The efficacy and safety of cyclophosphamide, vincristine, and prednisone (CVP) followed by tositumomab and iodine-131 ((131)I) -tositumomab therapy were evaluated in a multicenter phase II study in patients with untreated low-grade follicular lymphoma.


Patients received six cycles of CVP followed by one cycle of tositumomab and (131)I-tositumomab (one dosimetric dose and one therapeutic dose). The treatment was evaluated for efficacy and safety.

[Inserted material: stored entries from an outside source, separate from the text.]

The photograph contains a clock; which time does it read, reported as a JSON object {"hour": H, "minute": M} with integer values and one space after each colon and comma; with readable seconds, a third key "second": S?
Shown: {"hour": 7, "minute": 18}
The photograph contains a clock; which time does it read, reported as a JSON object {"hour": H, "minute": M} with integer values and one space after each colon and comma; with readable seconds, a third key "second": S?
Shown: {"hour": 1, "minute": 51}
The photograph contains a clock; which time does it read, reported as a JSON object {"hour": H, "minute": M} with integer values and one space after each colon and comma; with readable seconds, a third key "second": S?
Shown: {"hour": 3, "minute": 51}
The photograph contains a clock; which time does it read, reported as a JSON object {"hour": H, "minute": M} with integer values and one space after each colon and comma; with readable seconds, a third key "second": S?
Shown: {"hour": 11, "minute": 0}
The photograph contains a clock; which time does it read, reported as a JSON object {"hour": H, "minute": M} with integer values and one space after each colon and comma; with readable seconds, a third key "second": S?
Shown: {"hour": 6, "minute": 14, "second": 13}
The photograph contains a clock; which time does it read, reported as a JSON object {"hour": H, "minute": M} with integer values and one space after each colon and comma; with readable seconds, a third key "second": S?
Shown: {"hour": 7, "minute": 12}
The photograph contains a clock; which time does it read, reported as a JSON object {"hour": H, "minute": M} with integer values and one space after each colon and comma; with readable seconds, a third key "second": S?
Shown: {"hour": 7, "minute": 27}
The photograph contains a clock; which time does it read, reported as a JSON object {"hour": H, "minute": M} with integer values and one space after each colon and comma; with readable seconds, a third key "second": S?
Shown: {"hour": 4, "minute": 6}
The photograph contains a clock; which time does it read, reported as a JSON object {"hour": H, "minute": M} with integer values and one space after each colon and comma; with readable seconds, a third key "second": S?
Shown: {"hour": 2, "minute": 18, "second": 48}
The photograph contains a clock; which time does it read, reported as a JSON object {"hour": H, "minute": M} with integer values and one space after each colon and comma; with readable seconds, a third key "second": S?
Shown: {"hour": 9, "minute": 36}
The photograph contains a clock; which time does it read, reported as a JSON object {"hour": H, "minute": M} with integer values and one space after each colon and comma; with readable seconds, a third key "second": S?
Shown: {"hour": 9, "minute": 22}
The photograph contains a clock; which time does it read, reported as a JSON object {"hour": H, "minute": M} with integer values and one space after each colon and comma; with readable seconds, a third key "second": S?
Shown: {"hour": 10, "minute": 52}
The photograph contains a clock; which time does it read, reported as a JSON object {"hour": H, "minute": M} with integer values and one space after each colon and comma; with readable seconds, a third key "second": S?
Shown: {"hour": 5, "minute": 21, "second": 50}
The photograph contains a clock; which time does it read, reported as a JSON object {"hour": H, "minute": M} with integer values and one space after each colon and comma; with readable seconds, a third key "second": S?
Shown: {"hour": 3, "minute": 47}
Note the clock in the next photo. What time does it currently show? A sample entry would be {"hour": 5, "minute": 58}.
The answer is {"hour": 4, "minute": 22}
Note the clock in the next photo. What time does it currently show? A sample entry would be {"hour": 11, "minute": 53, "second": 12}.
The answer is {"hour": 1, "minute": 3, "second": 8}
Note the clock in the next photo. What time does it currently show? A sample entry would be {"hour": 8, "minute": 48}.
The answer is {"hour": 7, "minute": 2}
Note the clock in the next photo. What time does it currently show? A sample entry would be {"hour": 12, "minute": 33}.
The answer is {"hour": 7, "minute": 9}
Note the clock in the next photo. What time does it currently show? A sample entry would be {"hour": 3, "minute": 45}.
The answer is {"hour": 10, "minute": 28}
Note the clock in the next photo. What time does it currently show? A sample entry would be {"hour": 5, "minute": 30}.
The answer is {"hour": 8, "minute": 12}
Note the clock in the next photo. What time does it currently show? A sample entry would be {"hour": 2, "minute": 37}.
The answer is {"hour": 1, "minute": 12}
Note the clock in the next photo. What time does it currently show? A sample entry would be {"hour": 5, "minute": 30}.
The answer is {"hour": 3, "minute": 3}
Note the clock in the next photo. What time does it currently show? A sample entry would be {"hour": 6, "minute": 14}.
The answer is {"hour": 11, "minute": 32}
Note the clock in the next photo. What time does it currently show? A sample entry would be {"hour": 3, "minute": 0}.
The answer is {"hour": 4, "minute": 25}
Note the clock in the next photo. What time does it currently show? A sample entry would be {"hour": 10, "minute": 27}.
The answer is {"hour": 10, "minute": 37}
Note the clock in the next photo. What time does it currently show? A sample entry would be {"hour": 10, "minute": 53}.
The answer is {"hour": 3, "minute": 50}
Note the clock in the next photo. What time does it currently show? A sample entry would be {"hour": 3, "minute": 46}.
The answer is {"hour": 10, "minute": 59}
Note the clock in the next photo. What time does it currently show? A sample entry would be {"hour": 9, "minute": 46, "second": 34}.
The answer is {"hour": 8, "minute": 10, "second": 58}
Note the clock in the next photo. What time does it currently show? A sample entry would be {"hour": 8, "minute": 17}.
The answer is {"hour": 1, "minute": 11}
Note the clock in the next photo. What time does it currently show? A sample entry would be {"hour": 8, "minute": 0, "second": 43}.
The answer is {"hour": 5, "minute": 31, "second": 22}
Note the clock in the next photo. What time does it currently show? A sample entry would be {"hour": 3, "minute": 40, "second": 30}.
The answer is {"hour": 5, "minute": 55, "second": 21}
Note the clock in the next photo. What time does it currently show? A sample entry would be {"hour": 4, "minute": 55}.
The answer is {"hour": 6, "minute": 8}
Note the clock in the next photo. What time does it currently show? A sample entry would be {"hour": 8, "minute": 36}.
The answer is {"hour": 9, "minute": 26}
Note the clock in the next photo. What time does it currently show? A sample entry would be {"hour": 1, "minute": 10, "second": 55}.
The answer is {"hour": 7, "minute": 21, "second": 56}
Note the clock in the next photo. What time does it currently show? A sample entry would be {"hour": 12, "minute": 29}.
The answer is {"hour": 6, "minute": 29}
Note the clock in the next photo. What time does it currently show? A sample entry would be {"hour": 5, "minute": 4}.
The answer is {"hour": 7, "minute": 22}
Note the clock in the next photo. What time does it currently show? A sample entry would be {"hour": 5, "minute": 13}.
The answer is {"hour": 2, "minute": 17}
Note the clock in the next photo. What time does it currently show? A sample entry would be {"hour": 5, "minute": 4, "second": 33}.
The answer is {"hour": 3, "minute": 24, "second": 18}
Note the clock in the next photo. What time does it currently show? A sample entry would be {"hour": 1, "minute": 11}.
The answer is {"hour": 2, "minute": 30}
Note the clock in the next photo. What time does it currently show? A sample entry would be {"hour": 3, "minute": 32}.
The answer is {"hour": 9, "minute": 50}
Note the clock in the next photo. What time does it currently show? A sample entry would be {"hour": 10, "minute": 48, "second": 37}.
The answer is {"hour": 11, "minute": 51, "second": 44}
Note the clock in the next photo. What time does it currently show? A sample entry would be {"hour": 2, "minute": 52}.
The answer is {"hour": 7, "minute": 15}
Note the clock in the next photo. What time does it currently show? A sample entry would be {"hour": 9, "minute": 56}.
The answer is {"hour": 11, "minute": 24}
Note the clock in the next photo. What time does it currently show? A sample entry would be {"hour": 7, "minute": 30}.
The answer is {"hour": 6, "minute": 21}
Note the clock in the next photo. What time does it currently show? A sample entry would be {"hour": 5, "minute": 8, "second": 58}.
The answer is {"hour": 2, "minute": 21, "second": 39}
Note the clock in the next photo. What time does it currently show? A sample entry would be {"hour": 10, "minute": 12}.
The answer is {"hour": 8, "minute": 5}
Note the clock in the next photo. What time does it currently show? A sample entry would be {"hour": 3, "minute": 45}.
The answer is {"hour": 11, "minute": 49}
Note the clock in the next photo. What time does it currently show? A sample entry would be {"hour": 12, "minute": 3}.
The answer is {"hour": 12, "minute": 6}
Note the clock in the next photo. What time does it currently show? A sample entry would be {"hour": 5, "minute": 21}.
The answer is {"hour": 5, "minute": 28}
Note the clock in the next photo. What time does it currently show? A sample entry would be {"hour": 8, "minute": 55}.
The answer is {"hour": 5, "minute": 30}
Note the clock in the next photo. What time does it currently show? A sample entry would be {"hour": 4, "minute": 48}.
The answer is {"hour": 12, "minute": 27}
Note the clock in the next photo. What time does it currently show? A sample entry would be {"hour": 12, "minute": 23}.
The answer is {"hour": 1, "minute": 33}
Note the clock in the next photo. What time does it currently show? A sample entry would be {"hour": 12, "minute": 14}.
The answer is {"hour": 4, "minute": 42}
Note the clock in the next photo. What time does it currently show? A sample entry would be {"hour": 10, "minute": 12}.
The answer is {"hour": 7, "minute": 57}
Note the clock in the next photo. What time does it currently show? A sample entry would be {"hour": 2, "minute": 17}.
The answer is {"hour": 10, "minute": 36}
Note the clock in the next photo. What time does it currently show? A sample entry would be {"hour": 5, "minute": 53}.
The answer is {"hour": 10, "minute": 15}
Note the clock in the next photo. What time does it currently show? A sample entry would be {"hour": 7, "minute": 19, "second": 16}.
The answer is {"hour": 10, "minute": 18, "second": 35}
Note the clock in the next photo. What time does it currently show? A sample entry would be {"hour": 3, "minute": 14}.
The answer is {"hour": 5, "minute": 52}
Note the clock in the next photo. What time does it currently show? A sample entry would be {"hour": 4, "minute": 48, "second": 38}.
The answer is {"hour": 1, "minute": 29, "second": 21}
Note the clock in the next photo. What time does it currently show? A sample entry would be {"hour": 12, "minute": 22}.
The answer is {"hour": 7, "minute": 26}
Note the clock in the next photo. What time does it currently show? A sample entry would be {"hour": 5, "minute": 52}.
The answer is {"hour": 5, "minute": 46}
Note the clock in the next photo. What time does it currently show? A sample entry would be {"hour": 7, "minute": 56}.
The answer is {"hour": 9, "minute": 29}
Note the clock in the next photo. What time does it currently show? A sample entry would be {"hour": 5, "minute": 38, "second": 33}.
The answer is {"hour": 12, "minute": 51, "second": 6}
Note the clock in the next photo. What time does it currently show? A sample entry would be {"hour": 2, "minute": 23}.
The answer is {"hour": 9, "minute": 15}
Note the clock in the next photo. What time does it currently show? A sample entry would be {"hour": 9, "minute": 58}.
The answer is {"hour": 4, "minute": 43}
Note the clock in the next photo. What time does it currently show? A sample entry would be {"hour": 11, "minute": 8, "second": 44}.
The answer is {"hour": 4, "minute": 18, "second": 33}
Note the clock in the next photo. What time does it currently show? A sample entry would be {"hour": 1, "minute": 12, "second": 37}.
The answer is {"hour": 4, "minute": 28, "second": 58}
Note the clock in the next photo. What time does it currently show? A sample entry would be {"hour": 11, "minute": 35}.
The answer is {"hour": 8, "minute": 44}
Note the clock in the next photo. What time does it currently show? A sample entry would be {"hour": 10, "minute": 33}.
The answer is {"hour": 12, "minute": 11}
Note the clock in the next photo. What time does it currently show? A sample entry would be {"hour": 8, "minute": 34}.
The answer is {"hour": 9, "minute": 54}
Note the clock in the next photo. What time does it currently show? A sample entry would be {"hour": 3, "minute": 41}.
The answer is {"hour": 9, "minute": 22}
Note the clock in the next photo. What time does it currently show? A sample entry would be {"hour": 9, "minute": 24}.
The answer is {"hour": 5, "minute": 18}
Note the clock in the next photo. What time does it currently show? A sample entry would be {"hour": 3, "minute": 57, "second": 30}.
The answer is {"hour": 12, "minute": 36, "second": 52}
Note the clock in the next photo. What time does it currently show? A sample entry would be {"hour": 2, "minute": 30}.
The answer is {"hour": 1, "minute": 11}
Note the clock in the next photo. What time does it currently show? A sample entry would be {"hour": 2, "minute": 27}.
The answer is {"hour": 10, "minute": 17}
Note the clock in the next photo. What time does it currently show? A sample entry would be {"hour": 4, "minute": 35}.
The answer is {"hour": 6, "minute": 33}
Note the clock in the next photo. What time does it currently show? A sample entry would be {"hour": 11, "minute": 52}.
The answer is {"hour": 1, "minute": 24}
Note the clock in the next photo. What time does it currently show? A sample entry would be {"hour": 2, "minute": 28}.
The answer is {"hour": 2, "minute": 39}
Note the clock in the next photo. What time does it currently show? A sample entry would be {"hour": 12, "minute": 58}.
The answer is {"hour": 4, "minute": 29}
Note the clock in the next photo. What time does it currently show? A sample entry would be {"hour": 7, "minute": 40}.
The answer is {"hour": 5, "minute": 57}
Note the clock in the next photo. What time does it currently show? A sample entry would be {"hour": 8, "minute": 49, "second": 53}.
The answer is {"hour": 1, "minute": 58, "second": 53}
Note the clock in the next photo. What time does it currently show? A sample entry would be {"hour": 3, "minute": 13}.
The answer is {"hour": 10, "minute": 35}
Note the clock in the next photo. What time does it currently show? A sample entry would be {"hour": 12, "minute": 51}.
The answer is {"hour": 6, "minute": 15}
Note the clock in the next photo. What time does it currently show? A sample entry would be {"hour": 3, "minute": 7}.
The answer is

All 30 patients enrolled completed CVP as well as tositumomab and (131)I-tositumomab therapy. The overall response rate after completion of therapy was 100%, with 28 patients (93%) achieving a complete response (CR) and two patients achieving a partial response. Of the 17 patients with bone marrow involvement at enrollment, 15 achieved a confirmed CR. Fourteen of 15 patients with bulky disease (> or = 5 cm) had a CR after treatment completion. After a median follow-up of 8.4 years, the median response duration had not been reached (range, 3 to 111+ months). Five-year progression-free and overall survival rates were 56% and 83%, respectively. The most common grade > or = 3 hematologic adverse events were neutropenia (87%) and thrombocytopenia (37%). Nineteen patients received growth factor support, and three required blood product transfusions. No patients developed human antimurine antibodies. Two patients developed myelodysplastic syndrome/acute myeloid leukemia.


These mature data demonstrate that sequential therapy with a non-anthracycline-containing regimen comprising CVP followed by one cycle of tositumomab and (131)I-tositumomab produced high response rates with adequate safety and durable remissions and that this regimen represents a highly active treatment for first-line therapy of follicular non-Hodgkin's lymphoma.